The task consists of two parts, an initialization pipeline and a replication pipeline. The initialization pipeline, beginning with the “Task Constants”, executes once only. The “Request Initialize” constant is simply defined as a boolean True value. After a delay of five seconds (via the “Debounce” Processor), the “ReadLatestRemoteTimestamp” query is triggered to obtain the latest sample key present in the remote database. The delay ensures that the replication pipeline is subscribed to the relevant MQTT events. The result of the query is sent to the “xfer/sinesignals/initial_remote_sample_key” tag which is configured to (also) send a message to the latest remote sample key MQTT topic “xfer/sinesignals/latest_remote_sample_key”. The initialization pipeline must succeed at least once (i.e., when the task is started) for the replication to be begin, because the MQTT topic “xfer/sinesignals/latest_remote_sample_key” must be initialized with a valid value. That means, the task must be started while the remote database is available. Alternatives such as retaining MQTT messages are possible but not considered here.

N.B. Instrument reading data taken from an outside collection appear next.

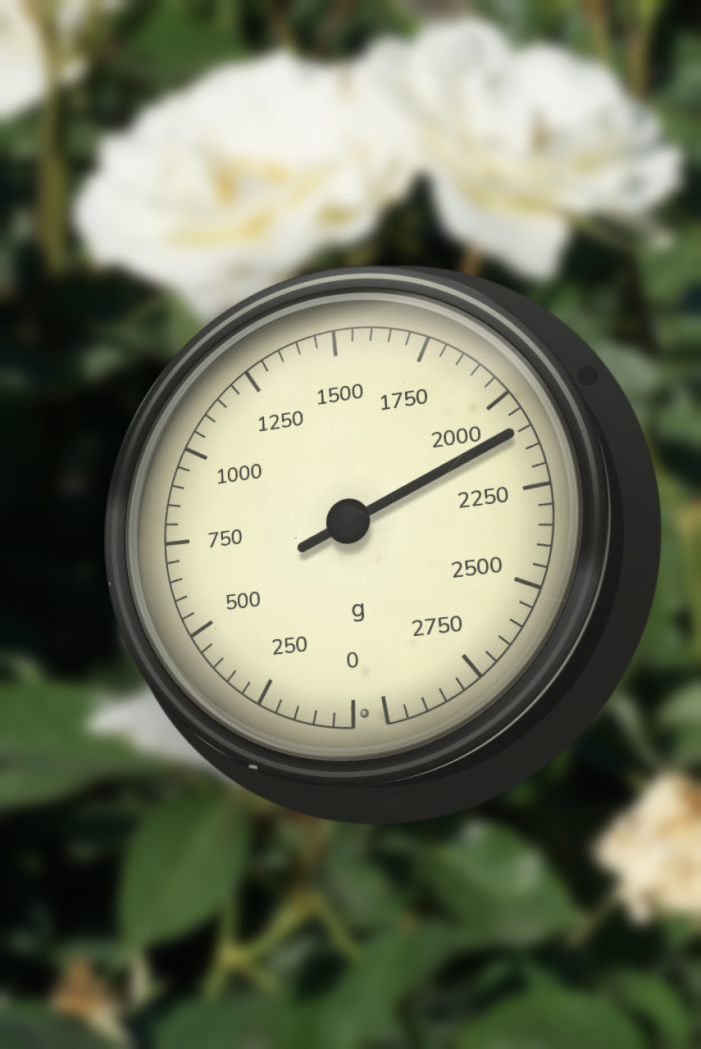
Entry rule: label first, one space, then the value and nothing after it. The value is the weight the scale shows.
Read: 2100 g
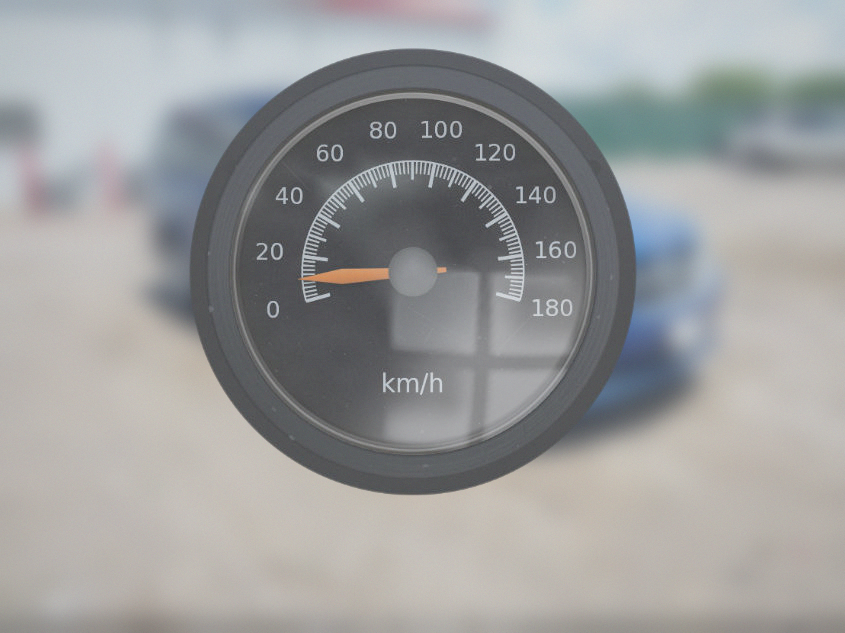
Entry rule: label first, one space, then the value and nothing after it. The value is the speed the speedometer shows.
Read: 10 km/h
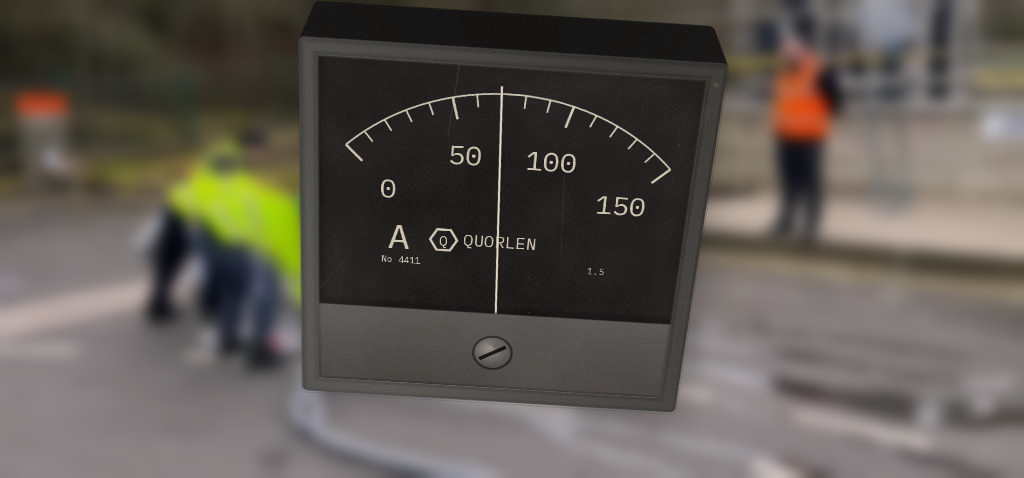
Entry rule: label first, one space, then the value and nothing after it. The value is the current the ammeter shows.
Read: 70 A
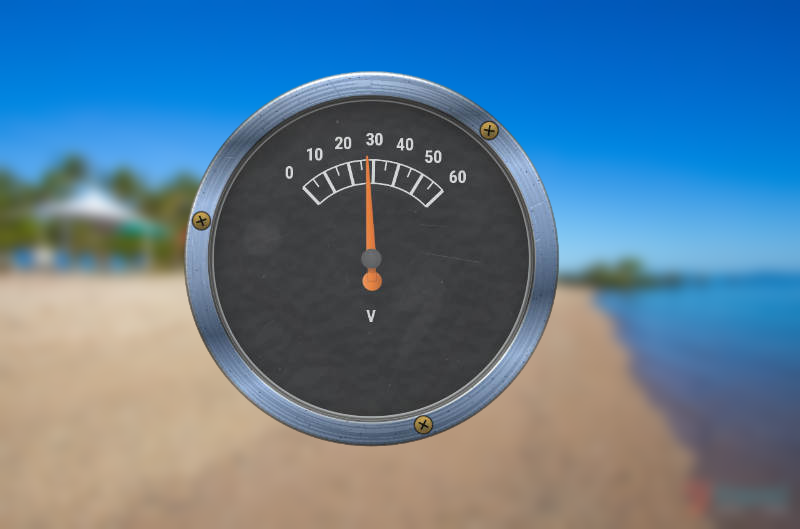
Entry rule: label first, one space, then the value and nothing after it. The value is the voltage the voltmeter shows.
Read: 27.5 V
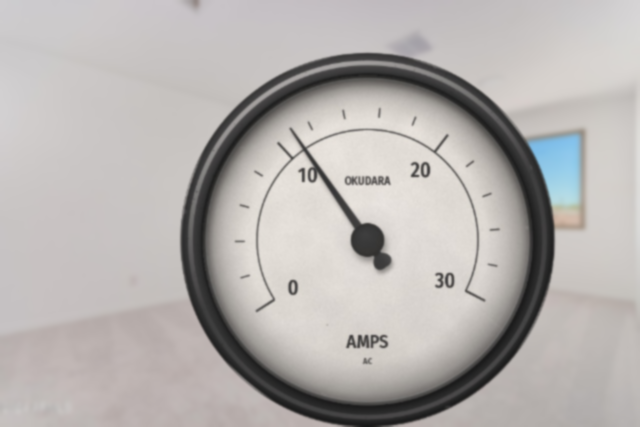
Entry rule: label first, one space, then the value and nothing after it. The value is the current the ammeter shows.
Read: 11 A
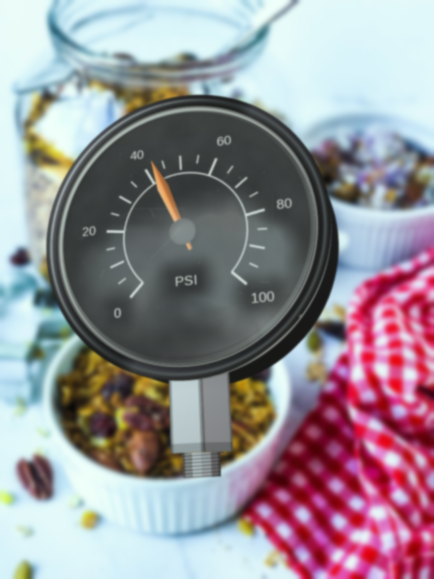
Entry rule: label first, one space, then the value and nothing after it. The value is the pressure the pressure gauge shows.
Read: 42.5 psi
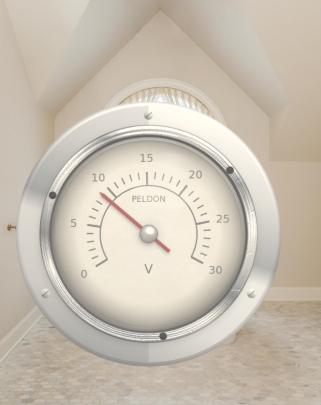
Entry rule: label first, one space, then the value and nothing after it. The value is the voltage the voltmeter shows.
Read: 9 V
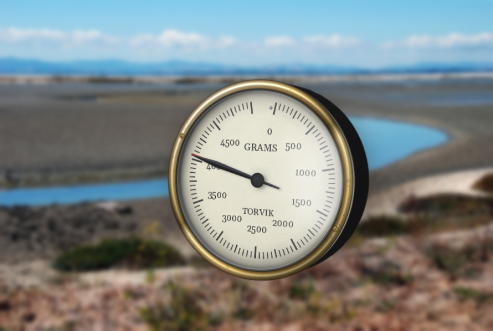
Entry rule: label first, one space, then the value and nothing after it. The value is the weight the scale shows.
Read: 4050 g
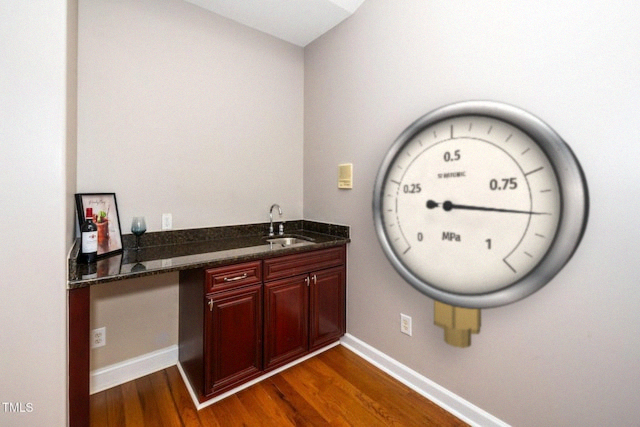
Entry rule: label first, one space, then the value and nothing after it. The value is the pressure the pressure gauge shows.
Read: 0.85 MPa
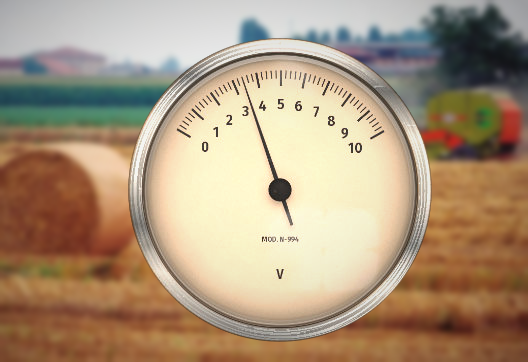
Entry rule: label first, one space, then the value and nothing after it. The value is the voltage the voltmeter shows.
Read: 3.4 V
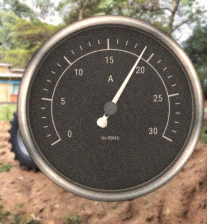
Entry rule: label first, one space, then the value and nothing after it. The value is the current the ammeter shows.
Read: 19 A
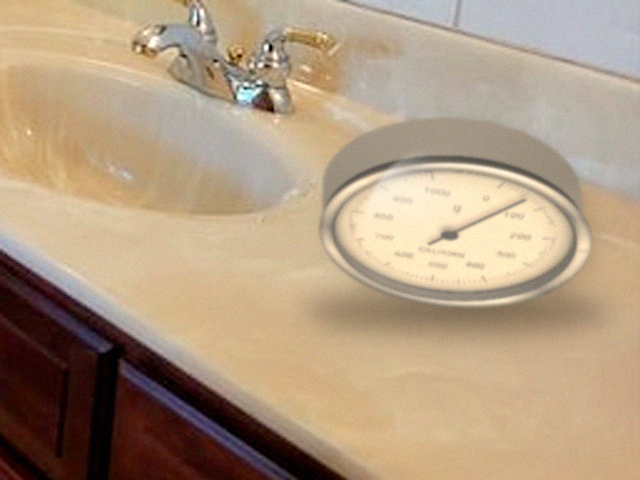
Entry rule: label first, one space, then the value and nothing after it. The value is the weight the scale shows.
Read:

The replication pipeline begins with the “SineSignalsStoreEventSubscriber” task node, which subscribes to both, the latest local and remote sample keys (the “xfer/sinesignals/latest_local_sample_key” and “xfer/sinesignals/latest_remote_sample_key” MQTT topics). Therefore, storing a local sample or storing a remote sample will both result in a run of the pipeline.

The JSON Decoder decodes the latest local and remote “sample_datetime” and “sample_id” respectively. When there is a change in the latest local “sample_id” or any change in the latest remote “sample_id” or “sample_datetime”, then the `”ReadNewerLocalTimestamp” query is triggered, passing the latest “remoteSampleDateTime” and “remoteSourceSampleId” as parameters. If a newer local dataset is found, then the dataset is passed onto the “RemoteDataStore” task node, which inserts the dataset into the remote database, and, on success, returns the inserted, latest remote “sample_datetime” and “sample_id”. The pair is encoded as JSON and sent to the “xfer/sinesignals/latest_remote_sample_key” MQTT topic, which triggers the replication pipeline again, repeating the cycle. As long as there are new local samples to store, the replication pipeline will process new samples in quick succession.

Extending to additional datasets

In the examples above, we have called local and remote storage topics simply “LocalDataStore” and “RemoteDataStore” to receive “SineSignals” datasets. If other datasets should be stored also, then the naming should refer to the data that is being stored, for example, the “LocalDataStore” could be referred to as “LocalSineSignalsDataStore”.

As an exercise, use “Duplicate” on database topics, queries, MQTT topics and tasks created within the examples and then adapt the duplicates to operate on a different dataset.